I’ve been a loyal HP customer since I bought my HP-45C calculator in 1973 (it’s 50 years old now!!), and my HP LaserJet printers have been great. I have friends who worked at HP (Corvallis, Vancouver, Boise). I still use my HP-12C calculator.
But HPQ is a mere shadow of the engineering powerhouse that was HP of the last century. I certainly don’t have much faith or trust in them. But – I’m seriously considering purchasing a new HP Multifunction Color LaserJet to replace my 11-year-old HP LaserJet and my 11-year-old Canon color inkjet printer. Both printers are still working, although the scanner cover hinge is broken on the Canon printer. One of the old-school (no "Instant Ink") HP color LaserJets is on sale everywhere for Memorial Day weekend.

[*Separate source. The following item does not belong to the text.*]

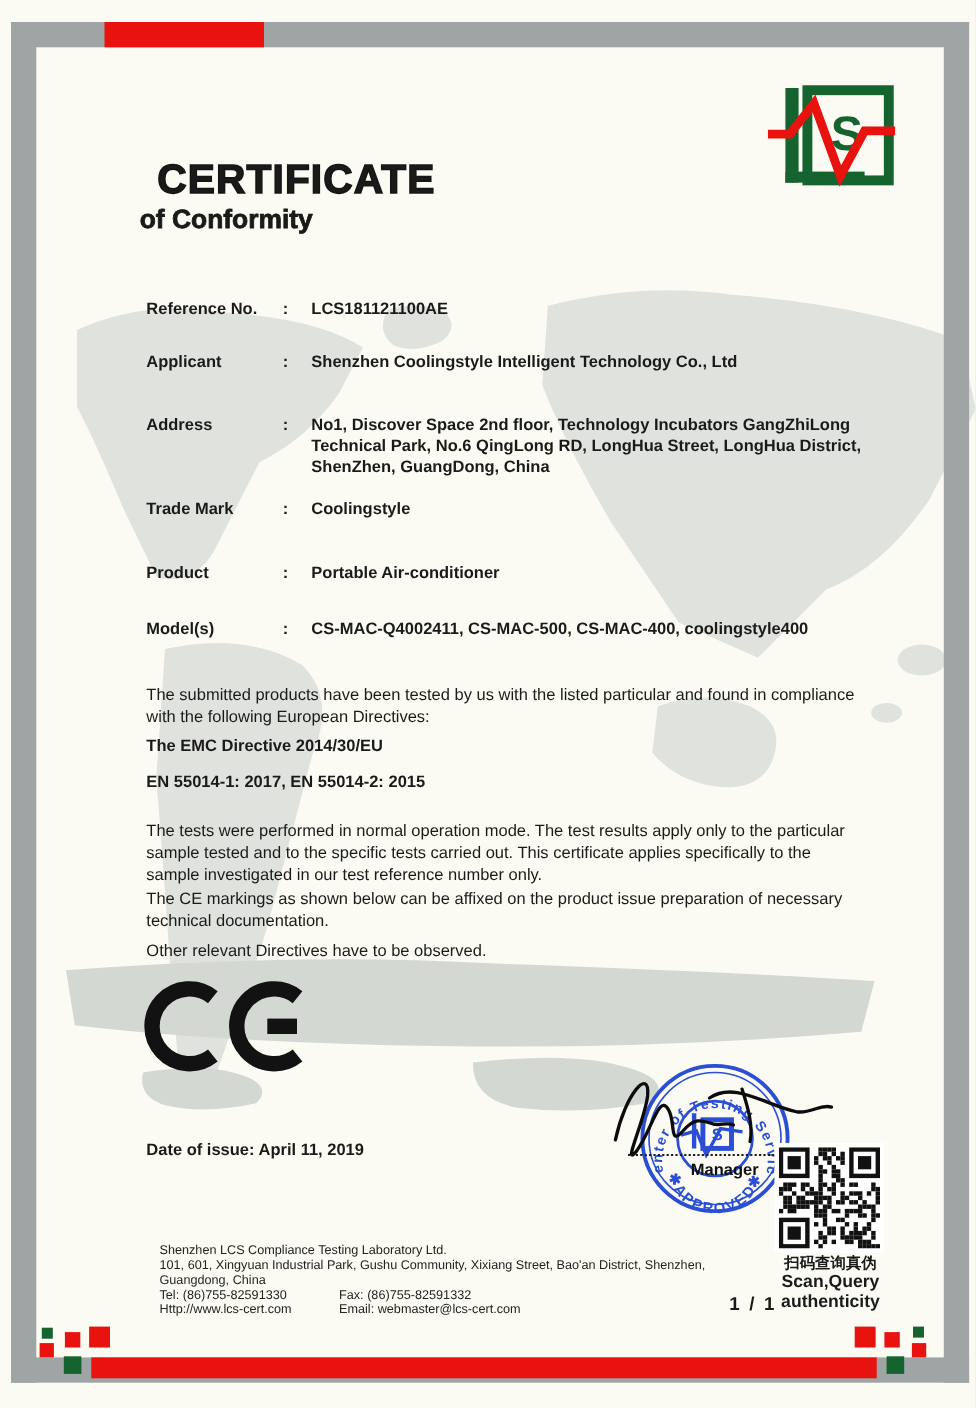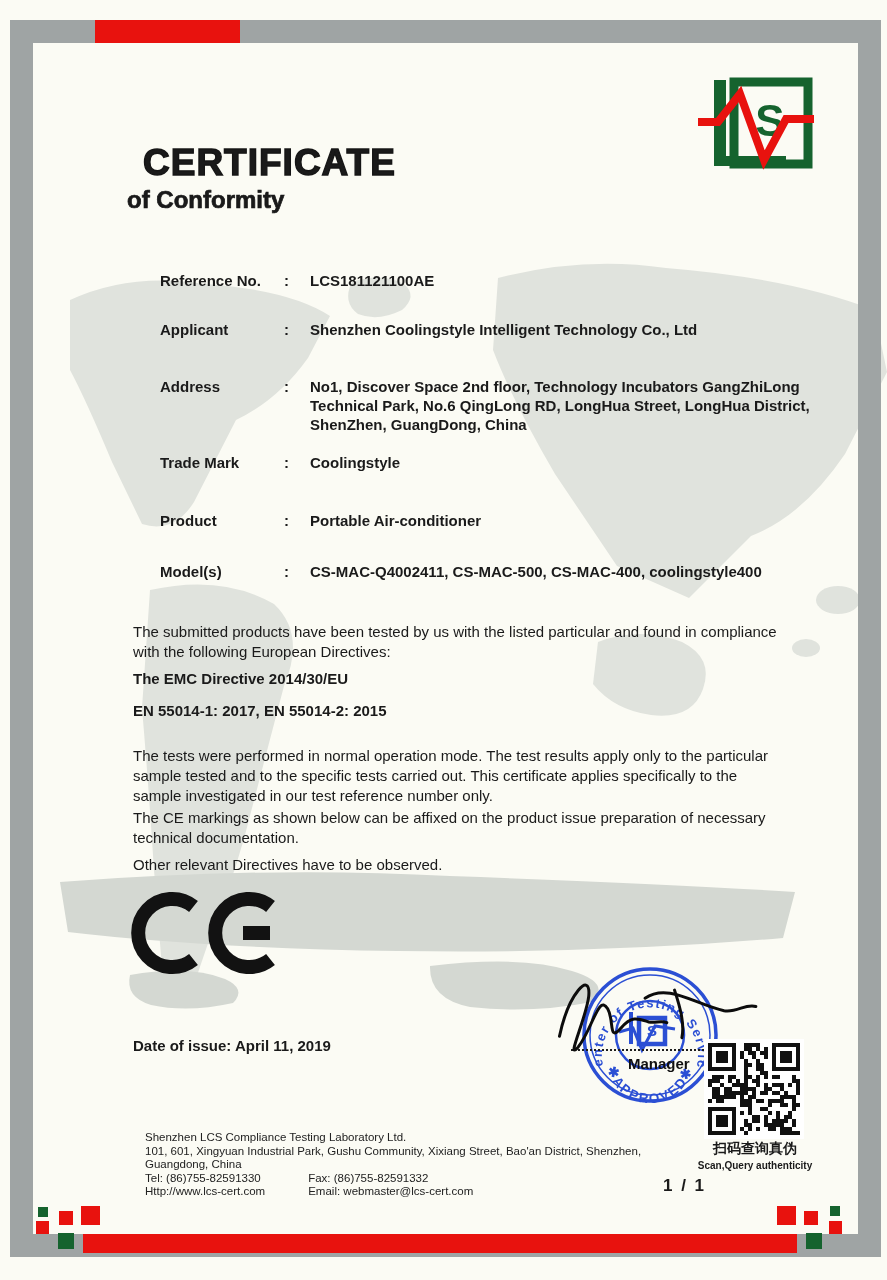"Reference No. : LCS181121100AE" .frow { margin-left: 27px -> none }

On all my printers I always use manufacturer ink/toner cartridges (just like I always use manufacturer batteries in my digital cameras – they just work better). I’ve stopped trying to print photographs at home, so I’d be better off with a color laser printer than a color inkjet printer. I bought my retirement car; now I think I’ll buy my retirement printer. I print all the time, and I do a lot of markup on printouts.
no subject
Date: 2023-05-23 09:29 pm (UTC)You definitely have a very different use case than most people, no doubt. If I were shooting more seriously, I'd be basing my needs evaluation with different weights. But for now, I'm shooting for my personal satisfaction and web display, if I need to get a good print of something I'll send out for it.
no subject
Date: 2023-05-26 06:13 pm (UTC)Thankfully for all of us, a housemate had a Canon they'd never used, and we set that up, and it, at least for now, accepts generics and other things that can keep it in use for reasonable expense. If and when it borks in the future, I might go in for a compact laser printer of some sort just to get away from this transparent cash grab by companies who want vendor lock-in instead of behaving like sensible entities.
no subject
Date: 2023-05-26 07:39 pm (UTC)If the printer currently accepts generics, and you don't have the mfr app installed and don't do bios updates (which printers really never need once they're working properly), chances are it will never be remotely bricked.